> _Problem description_
Copy the data below word for word, omitting the pictures.

# Entries start

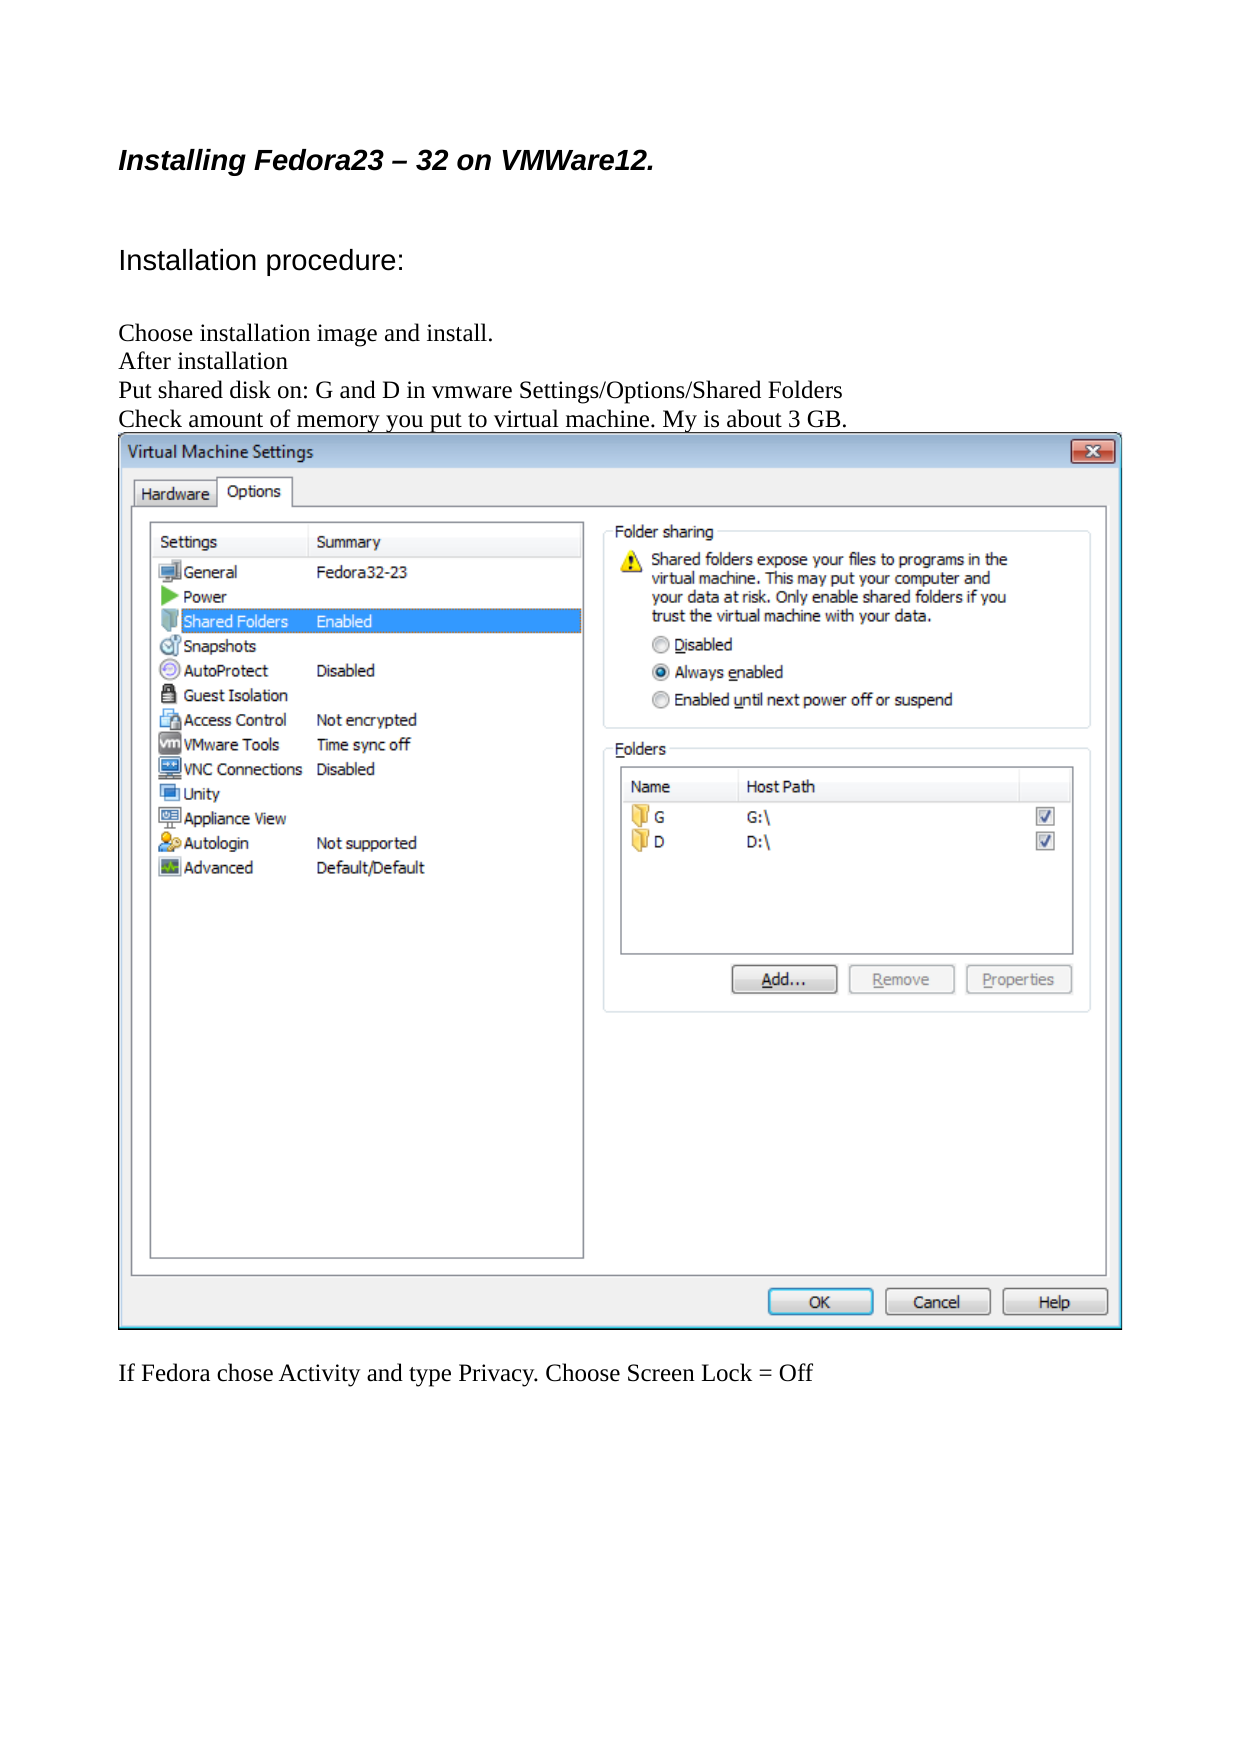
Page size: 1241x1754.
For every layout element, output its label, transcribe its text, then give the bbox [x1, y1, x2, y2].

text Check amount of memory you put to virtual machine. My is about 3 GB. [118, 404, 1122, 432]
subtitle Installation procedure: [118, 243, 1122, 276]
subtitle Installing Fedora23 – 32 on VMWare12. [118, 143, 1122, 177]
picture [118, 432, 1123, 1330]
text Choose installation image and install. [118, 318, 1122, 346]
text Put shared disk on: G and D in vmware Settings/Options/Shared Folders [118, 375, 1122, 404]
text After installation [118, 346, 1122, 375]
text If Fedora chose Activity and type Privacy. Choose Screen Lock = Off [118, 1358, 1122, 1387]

# Entries end

> _Solution below_
Page size: 1241x1754.
For every layout element, output its label, transcribe its text, then give the bbox [x1, y1, x2, y2].

text Check amount of memory you put to virtual machine. My is about 3 GB. [118, 404, 1122, 432]
subtitle Installation procedure: [118, 243, 1122, 276]
subtitle Installing Fedora23 – 32 on VMWare12. [118, 143, 1122, 177]
picture [118, 432, 1123, 1330]
text Choose installation image and install. [118, 318, 1122, 346]
text Put shared disk on: G and D in vmware Settings/Options/Shared Folders [118, 375, 1122, 404]
text After installation [118, 346, 1122, 375]
text If Fedora chose Activity and type Privacy. Choose Screen Lock = Off [118, 1358, 1122, 1387]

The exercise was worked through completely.